Une diplomatie européenne interconnectée

L’étude met en lumière la complexité de la diplomatie européenne à cette époque. La guerre de Bretagne n’est pas un conflit isolé : elle s’inscrit dans un réseau d’alliances et de rivalités impliquant l’Angleterre, la France, les Habsbourg, l’Espagne et, indirectement, la Hongrie. Maximilien, tiraillé entre ses ambitions hongroises et bretonnes, doit jongler avec des ressources limitées. Henri VII, initialement neutre, bascule vers une alliance avec Maximilien pour contrer l’expansion française, mais la « trahison » de ce dernier, qui signe une paix séparée avec la France en 1489, complique les plans anglais.

La Hongrie, bien que géographiquement éloignée, joue un rôle de contrepoids. En occupant Maximilien sur le front oriental, elle limite sa capacité à intervenir en Bretagne. Le traité de Presbourg, en libérant Maximilien du conflit hongrois, lui permet de se concentrer sur l’Ouest, mais ses échecs militaires et financiers l’empêchent de contrer l’annexion de la Bretagne par Charles VIII en 1491, lorsque ce dernier épouse Anne.

Une leçon d’histoire pour la Bretagne

Pour les Bretons, cette période illustre la vulnérabilité du duché face aux grandes puissances européennes. La guerre de Bretagne montre comment des décisions prises à des milliers de kilomètres, comme en Hongrie, pouvaient influencer le destin d’un territoire. L’implication indirecte de la Hongrie, via sa rivalité avec les Habsbourg, a contribué à affaiblir l’alliance anti-française, facilitant l’annexion du duché par la France.

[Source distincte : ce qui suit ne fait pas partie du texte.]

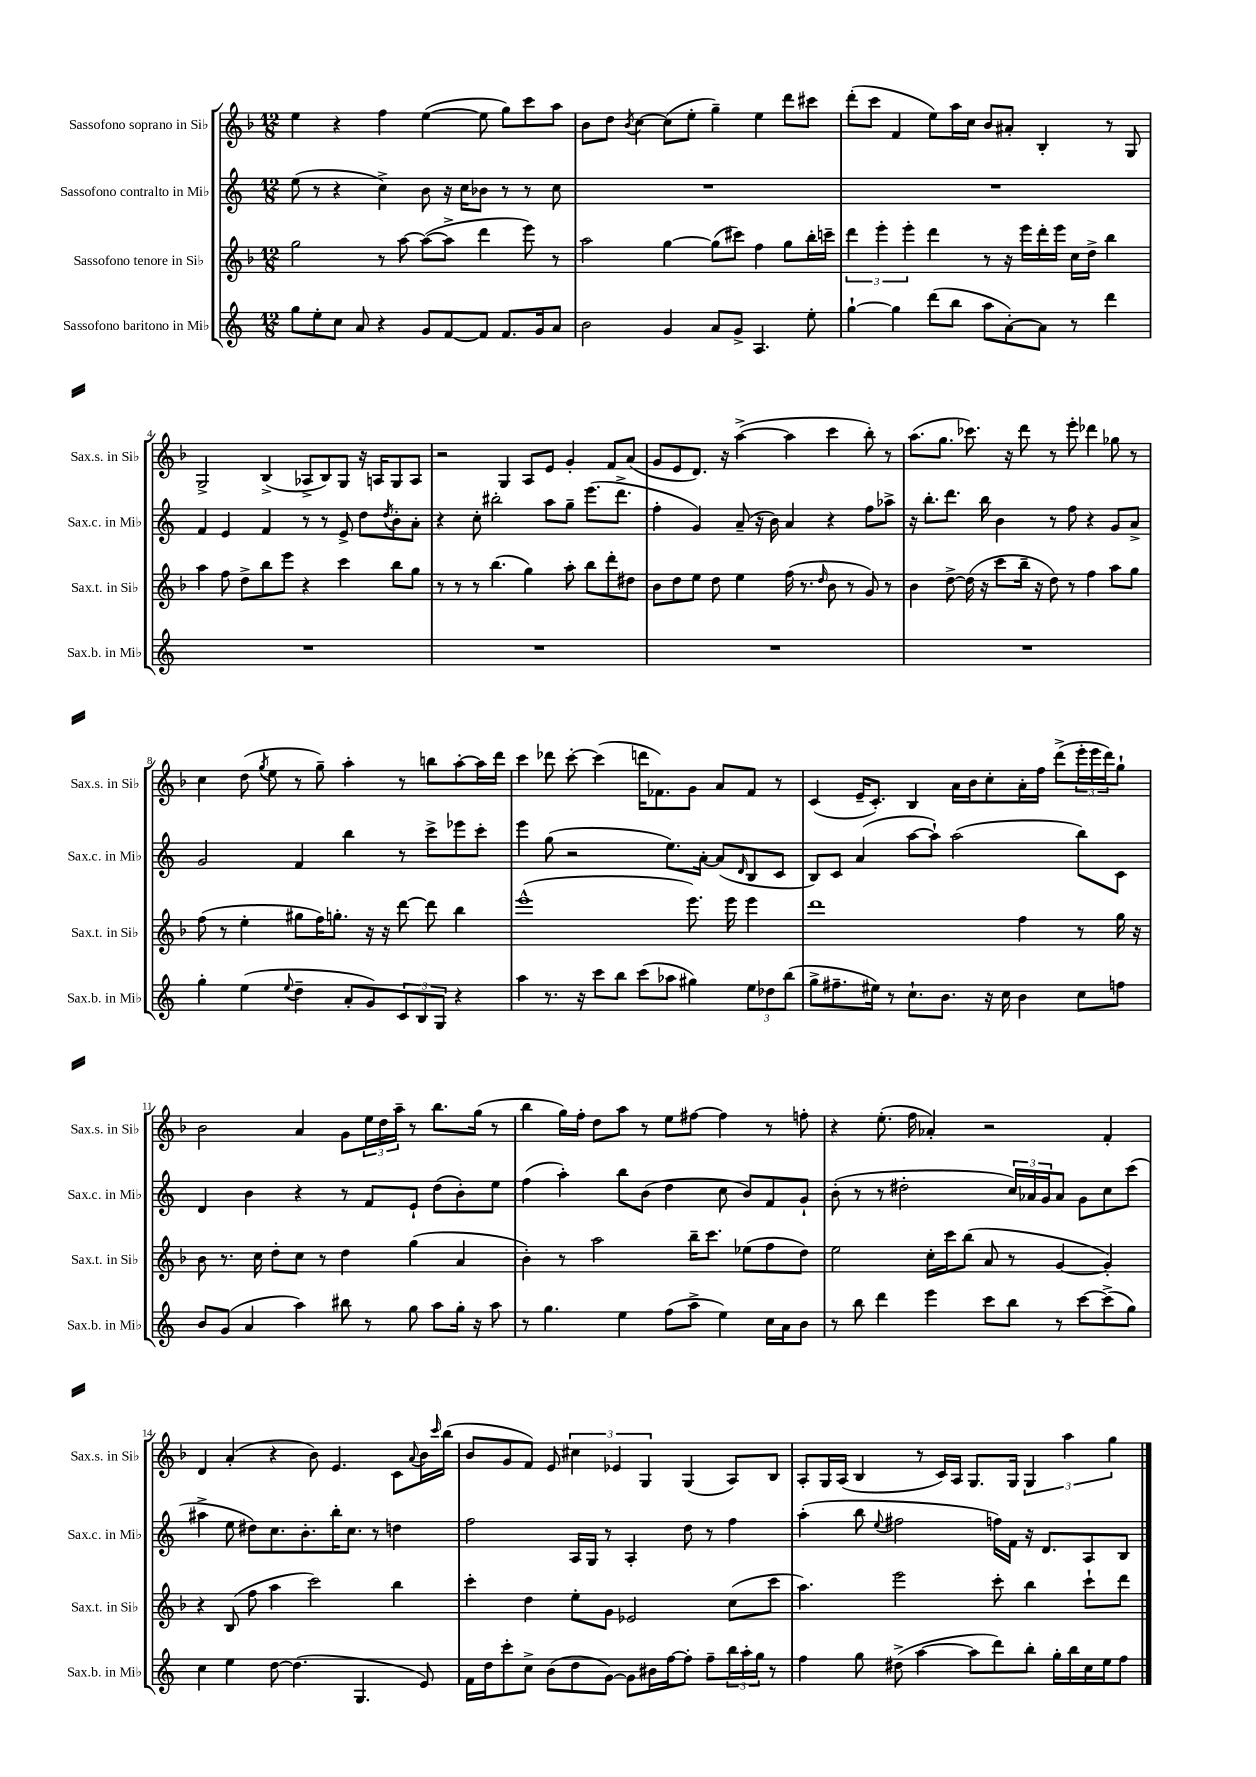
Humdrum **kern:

**kern	**kern	**kern	**kern
*staff4	*staff3	*staff2	*staff1
*clefG2	*clefG2	*clefG2	*clefG2
*k[]	*k[b-]	*k[]	*k[b-]
*M12/8	*M12/8	*M12/8	*M12/8
8gg	2gg	(8ee	4ee
8ee'	.	8r	.
8cc	.	4r	4r
8a	.	.	.
4r	8r	4cc^)	4ff
.	[8aa	.	.
8g	(8aa_	8b	([4ee
[8f	8aa^]	16r	.
.	.	16cc	.
8f]	4ddd	8b-	8ee]
8.f	.	8r	8gg)
.	8eee)	8r	8ccc
16g	.	.	.
8a	8r	8cc	8aa
=	=	=	=
2b	2aa	1.r	8b-
.	.	.	8dd
.	.	.	8qb-
.	.	.	[4cc
4g	[4gg	.	(8cc]
.	.	.	8ee'
8a	(8gg]	.	4gg~)
8g^	8ccc#)	.	.
4.A	4ff	.	4ee
.	8gg	.	8ddd
8ee'	16bb-'	.	8ccc#
.	16ccc~	.	.
=	=	=	=
[4gg`	6ddd	1.r	(8ddd'
.	.	.	8ccc
.	6eee'	.	.
4gg]	.	.	4f
.	6eee'	.	.
(8ddd	4ddd	.	8ee)
8bb	.	.	16aa
.	.	.	16cc
8aa	8r	.	8b-
[8a')	16r	.	8a#'
.	16eee	.	.
8a]	16ddd'	.	4B-'
.	16eee	.	.
8r	16cc	.	.
.	16dd^	.	.
4ddd	4bb-	.	8r
.	.	.	8G
=	=	=	=
1.r	4aa	4f	2G^
.	8ff	4e	.
.	8dd^	.	.
.	8bb-	4f	(4B-^
.	8eee	.	.
.	4r	8r	8A-^
.	.	8r	8B-)
.	4ccc	8e^	8G
.	.	8dd	16r
.	.	.	16A
.	.	8qdd	.
.	8bb-	8b'	8G
.	8gg	8a'	8A
=	=	=	=
1.r	8r	4r	2r
.	8r	.	.
.	8r	8cc'	.
.	(4.bb-	2bb#'	.
.	.	.	4G
.	4gg)	.	8A
.	.	8aa	8e
.	8aa'	8gg~	4g'
.	8bb-	(8.eee	.
.	8ddd'	.	8f
.	.	8.ddd^	.
.	8dd#	.	(8a
=	=	=	=
1.r	8b-	4ff'	8g
.	8dd	.	8e
.	8ee	4g)	8.d)
.	8dd	.	.
.	.	.	16r
.	4ee	(8a~	([4aa^
.	.	16r	.
.	.	16b)	.
.	(16ff	4a	4aa]
.	8.r	.	.
.	16qqdd	.	.
.	8b-	4r	4ccc
.	8r	.	.
.	8g)	8ff	8bb-')
.	8r	8aa-^	8r
=	=	=	=
1.r	4b-	16r	(8.aa
.	.	8.bb'	.
.	.	.	8.gg
.	[8dd^	8.ddd	.
.	(16dd]	.	8.ccc-)
.	16r	16bb	.
.	8ccc	4b	.
.	.	.	16r
.	16bb-~	.	8ddd
.	16r	.	.
.	8dd)	8r	8r
.	8r	8ff	8eee'
.	4ff	4r	4ddd-
.	8aa	8g	8gg-
.	8gg	8a^	8r
=	=	=	=
4gg'	(8ff	2g	4cc
.	8r	.	.
(4ee	4ee'	.	(8dd
.	.	.	8qgg
.	.	.	8ee
8qqee	.	.	.
4dd~	8gg#	4f	8r
.	16ff)	.	8gg~)
.	8.gg'	.	.
8a'	.	4bb	4aa'
8g)	16r	.	.
.	16r	.	.
12c	[8ddd	8r	8r
12B	.	.	.
.	8ddd]	8ccc^	8bb
12G	.	.	.
4r	4bb-	8eee-	[8aa'
.	.	8ccc'	16aa]
.	.	.	16ddd
=	=	=	=
4aa	(1eee^^	4eee	4ccc
8.r	.	(8gg	8ddd-
.	.	2r	[8ccc'
16r	.	.	.
8ccc	.	.	(4ccc]
8bb	.	.	.
(8ccc	.	.	16ddd
.	.	.	8.f-)
8aa-	.	8.ee)	.
4gg#)	8.eee)	.	8g
.	.	[16a'	.
.	.	(8a]	8a
.	16eee	.	.
.	.	16qqd	.
12ee	4eee	8B	8f-
12dd-	.	.	.
.	.	8c	8r
(12bb	.	.	.
=	=	=	=
8gg^	1ddd	8B)	(4c
8.ff#~	.	8c	.
.	.	(4a	16e~
16ee#)	.	.	8.c')
8r	.	.	.
8.cc`	.	[8aa	4B-
.	.	8aa`])	.
8.b	.	.	.
.	.	(2aa	16a
.	.	.	16b-
16r	.	.	8cc'
16cc	.	.	.
4b	4ff	.	16a'
.	.	.	16ff
.	.	.	(8ddd^
8cc	8r	8bb)	24eee'
.	.	.	24eee
.	.	.	24ddd)
8ff	16gg	8c	8gg`
.	16r	.	.
=	=	=	=
8b	8b-	4d	2b-
(8g	8.r	.	.
4a	.	4b	.
.	16cc	.	.
.	8dd'	.	.
4aa)	8cc	4r	4a
.	8r	.	.
8bb#	4dd	8r	8g
8r	.	8f	24ee
.	.	.	24dd
.	.	.	24aa~
8gg	(4gg	8e`	8r
8aa	.	(8dd	8.bb-
16gg'	4a	8b')	.
16r	.	.	(16gg
8aa	.	8ee	8r
=	=	=	=
8r	4b-')	(4ff	4bb-
4.gg	.	.	.
.	8r	4aa')	16gg)
.	.	.	16ff'
.	2aa	.	8dd
4ee	.	8bb	8aa
.	.	(8b	8r
(8ff	.	4dd	8ee
8aa^	16bb-~	.	[8ff#
.	8.ccc	.	.
4ee)	.	8cc	4ff#]
.	(8ee-	8b)	.
16cc	8ff	8f	8r
16a	.	.	.
8b	8dd)	8g`	8ff'
=	=	=	=
8r	2ee	(8b'	4r
8bb	.	8r	.
4ddd	.	8r	(8.ee'
.	.	2dd#'	.
.	.	.	16ff
4eee	16cc'	.	4a-')
.	16ccc	.	.
.	(8bb-	.	.
8ccc	8a	.	2r
8bb	8r	24cc)	.
.	.	24a-	.
.	.	24g	.
8r	[4g	8a-	.
[8ccc	.	8g	.
(8ccc^]	4g'])	8cc	4f'
8gg)	.	(8ccc	.
=	=	=	=
4cc	4r	4aa#^	4d
4ee	(8B-	8ee	(4a'
.	8ff	8dd#)	.
[8dd	4aa	8.cc	4r
(4.dd]	.	.	.
.	.	8.b'	.
.	2ccc)	.	8b-)
.	.	16bb'	4.e
.	.	8.cc	.
4.G	.	.	.
.	.	8r	.
.	4bb-	4dd	8c
.	.	.	8qqa
8e)	.	.	16b-
.	.	.	16qqccc
.	.	.	(16bb-
=	=	=	=
16f	4ccc'	2ff	8b-
16dd	.	.	.
8ccc'	.	.	8g
8cc^	4dd	.	8f)
(8b	.	.	8e
8dd	8ee'	16A	6cc#
.	.	16G	.
[8g)	8g	8r	.
.	.	.	6e-
8g]	2e-	4A'	.
.	.	.	6G
16b#	.	.	.
[16ff	.	.	.
8ff']	.	8dd	(4G
8ff~	.	8r	.
24bb	(8cc	4ff	8A)
24aa'	.	.	.
24gg	.	.	.
8r	8ccc	.	8B-
=	=	=	=
4ff	4.aa)	(4aa'	8A'
.	.	.	16G
.	.	.	(16A
8gg	.	8bb	4B-
.	.	8qqee	.
(8dd#^	2eee	2ff#	.
[4aa	.	.	8r
.	.	.	16c)
.	.	.	16A
8aa]	.	.	8.G
8ddd)	8ccc'	16ff)	.
.	.	16f	16G
8bb'	4bb-	16r	6G
.	.	8.d	.
16gg'	.	.	.
.	.	.	6aa
16bb	.	.	.
16cc	8ccc`	8A	.
16ee	.	.	.
.	.	.	6gg
8ff	8ddd	8B	.
==	==	==	==
*-	*-	*-	*-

Cette étude rappelle également l’importance de la diplomatie dans l’histoire européenne. La Hongrie, sous Vladislas II, sort de l’isolement post-Mathias Corvin et s’affirme comme un acteur à considérer. Pour la Bretagne, l’échec de l’indépendance face à la France marque un tournant, mais l’héritage de cette période continue de nourrir la mémoire collective bretonne.